Moreover, sexual harassment law, which made possible Mr. Clinton's current predicament, is a product of contemporary feminism, an ideology that rejects Victorian hypocrisy in favor of the slogan "The personal is political." Male sexual aggressiveness in the workplace, in the feminist view, is a means by which the "patriarchy" subjugates women, and inquisitions into such behavior--exemplified by the Anita Hill imbroglio during Justice Thomas's confirmation hearings--are necessary to vindicate the equality of the sexes.

Yet the feminists who ardently believed Ms. Hill have largely stood by Mr. Clinton amid Paula Jones's and Kathleen Willey's accusations of sexual misconduct. In April the National Organization for Women briefly considered supporting Ms. Jones in her case against the president, but decided against it after polling its state and national leaders. NOW's president, Patricia Ireland, explained that the group determined Ms. Jones's lawsuit was unworthy of support because it was backed by "disreputable right-wing organizations." The personal is political, it seems, except when politics dictates otherwise.

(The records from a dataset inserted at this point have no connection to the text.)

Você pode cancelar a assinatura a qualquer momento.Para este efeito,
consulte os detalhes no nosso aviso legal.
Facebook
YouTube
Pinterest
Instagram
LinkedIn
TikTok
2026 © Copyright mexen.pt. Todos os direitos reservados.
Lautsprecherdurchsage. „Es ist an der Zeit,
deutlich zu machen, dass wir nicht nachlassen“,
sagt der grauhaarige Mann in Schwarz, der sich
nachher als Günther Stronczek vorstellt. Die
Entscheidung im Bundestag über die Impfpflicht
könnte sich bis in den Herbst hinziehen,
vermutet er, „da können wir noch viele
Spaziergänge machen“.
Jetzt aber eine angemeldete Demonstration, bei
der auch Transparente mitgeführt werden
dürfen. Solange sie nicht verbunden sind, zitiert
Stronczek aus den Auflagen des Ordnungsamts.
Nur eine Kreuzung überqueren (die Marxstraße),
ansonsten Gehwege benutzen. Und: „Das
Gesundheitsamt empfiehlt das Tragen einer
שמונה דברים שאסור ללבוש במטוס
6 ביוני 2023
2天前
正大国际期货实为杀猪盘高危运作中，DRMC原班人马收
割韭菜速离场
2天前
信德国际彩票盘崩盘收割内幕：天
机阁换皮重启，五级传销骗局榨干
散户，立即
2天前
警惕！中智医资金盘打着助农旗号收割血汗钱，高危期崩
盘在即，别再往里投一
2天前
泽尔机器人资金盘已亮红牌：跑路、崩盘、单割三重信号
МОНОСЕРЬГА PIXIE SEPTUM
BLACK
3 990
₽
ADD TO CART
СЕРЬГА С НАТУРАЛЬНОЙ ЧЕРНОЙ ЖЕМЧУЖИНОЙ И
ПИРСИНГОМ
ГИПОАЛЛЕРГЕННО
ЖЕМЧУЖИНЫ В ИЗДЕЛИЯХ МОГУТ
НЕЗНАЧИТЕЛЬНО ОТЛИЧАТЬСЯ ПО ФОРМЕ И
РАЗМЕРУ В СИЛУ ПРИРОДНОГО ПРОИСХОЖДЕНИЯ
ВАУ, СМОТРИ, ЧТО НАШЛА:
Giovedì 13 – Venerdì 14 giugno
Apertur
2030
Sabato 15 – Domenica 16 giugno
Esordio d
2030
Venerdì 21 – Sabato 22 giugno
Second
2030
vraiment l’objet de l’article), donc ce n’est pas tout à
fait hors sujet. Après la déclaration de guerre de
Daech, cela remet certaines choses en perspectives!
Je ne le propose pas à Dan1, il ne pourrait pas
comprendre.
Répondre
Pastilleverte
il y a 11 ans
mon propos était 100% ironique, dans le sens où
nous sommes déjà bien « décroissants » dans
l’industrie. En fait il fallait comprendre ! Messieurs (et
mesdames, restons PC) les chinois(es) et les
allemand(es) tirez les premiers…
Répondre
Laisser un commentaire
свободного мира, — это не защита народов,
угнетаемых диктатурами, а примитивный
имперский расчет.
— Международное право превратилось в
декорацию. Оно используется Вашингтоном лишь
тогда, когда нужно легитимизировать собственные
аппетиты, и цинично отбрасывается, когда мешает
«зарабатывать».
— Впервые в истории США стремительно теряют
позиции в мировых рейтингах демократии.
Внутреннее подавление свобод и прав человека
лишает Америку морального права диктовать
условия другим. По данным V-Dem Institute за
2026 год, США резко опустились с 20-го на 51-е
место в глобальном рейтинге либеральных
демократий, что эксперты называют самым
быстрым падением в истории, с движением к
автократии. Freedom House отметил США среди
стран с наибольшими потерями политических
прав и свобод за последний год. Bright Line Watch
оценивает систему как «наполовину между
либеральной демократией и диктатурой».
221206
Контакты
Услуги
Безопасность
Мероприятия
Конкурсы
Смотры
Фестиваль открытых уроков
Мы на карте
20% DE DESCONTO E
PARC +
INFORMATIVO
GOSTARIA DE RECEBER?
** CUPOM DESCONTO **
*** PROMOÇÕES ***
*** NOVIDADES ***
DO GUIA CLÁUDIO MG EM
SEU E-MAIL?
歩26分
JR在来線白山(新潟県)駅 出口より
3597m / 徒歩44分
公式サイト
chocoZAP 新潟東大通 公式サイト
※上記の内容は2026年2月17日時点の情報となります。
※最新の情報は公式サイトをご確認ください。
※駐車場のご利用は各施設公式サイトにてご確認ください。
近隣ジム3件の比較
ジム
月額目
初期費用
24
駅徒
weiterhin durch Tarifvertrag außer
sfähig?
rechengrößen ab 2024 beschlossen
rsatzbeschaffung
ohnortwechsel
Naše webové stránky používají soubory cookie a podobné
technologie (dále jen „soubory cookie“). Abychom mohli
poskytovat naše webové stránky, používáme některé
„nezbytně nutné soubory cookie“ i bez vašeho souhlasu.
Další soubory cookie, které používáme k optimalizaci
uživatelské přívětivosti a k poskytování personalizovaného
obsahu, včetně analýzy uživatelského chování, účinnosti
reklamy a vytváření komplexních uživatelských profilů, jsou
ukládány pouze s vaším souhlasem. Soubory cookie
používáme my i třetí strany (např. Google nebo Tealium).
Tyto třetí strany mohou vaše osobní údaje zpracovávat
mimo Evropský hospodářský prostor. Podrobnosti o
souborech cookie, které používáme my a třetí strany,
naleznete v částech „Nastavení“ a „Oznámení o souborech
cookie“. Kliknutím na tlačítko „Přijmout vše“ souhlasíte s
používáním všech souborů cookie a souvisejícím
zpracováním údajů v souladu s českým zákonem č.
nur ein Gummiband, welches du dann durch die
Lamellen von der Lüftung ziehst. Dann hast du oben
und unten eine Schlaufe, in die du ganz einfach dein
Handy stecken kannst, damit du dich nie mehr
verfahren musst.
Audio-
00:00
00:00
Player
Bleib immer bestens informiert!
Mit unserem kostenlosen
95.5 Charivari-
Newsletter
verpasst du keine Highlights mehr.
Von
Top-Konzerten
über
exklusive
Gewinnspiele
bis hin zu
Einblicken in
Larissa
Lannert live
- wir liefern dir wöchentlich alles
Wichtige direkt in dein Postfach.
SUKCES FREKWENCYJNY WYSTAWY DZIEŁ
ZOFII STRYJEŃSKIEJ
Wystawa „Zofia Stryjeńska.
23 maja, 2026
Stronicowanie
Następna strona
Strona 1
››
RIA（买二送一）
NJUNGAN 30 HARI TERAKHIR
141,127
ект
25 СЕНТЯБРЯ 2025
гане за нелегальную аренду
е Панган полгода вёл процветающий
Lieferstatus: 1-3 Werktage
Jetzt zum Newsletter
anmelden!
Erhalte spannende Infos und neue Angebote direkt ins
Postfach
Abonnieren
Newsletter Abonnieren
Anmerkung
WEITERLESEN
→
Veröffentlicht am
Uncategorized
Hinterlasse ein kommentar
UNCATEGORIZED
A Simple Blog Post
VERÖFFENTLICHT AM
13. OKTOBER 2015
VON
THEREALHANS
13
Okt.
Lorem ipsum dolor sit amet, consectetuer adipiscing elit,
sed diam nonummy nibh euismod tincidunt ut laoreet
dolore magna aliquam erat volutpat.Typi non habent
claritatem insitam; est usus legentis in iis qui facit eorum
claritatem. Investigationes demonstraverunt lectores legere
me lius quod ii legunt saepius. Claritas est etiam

This hypocrisy does not necessarily mean the feminist position lacks merit, and some feminists, notably the antipornography crusader Andrea Dworkin, have stuck to their principles, attacking the president as vigorously as they did Justice Thomas. But the definition of sexual harassment is unsettled, and the feminist position is a controversial one. If mainstream feminists are willing to abandon their principles for the sake of political expediency, especially in such a celebrated case, they will have difficulty persuading the public to embrace those principles.

Ms. Tripp, like Mr. Clinton, stands accused of hypocrisy in her personal life: She pretended to be Monica Lewinsky's confidante while surreptitiously recording their conversations and relaying Ms. Lewinsky's secrets to prosecutors and to Ms. Jones's lawyers. We need only consult the dictionary to find Ms. Tripp guilty as charged--but her hypocrisy in betraying Ms. Lewinsky is defensible as being in the service of a greater good. Ms. Tripp, after all, had been served with a subpoena by Ms. Jones's lawyers and was legally obliged to tell them the truth. She knew the public would disbelieve her and the White House would pillory her if she didn't have evidence to back up her claims.

Secretly recording conversations is a standard technique of law enforcement; every informant or undercover cop could fairly be branded a hypocrite. So what? Employing deceit to catch criminals may be unsporting, but criminals themselves are almost always hypocrites. If they weren't, they would simply confess and save the rest of us the trouble and expense of prosecuting them.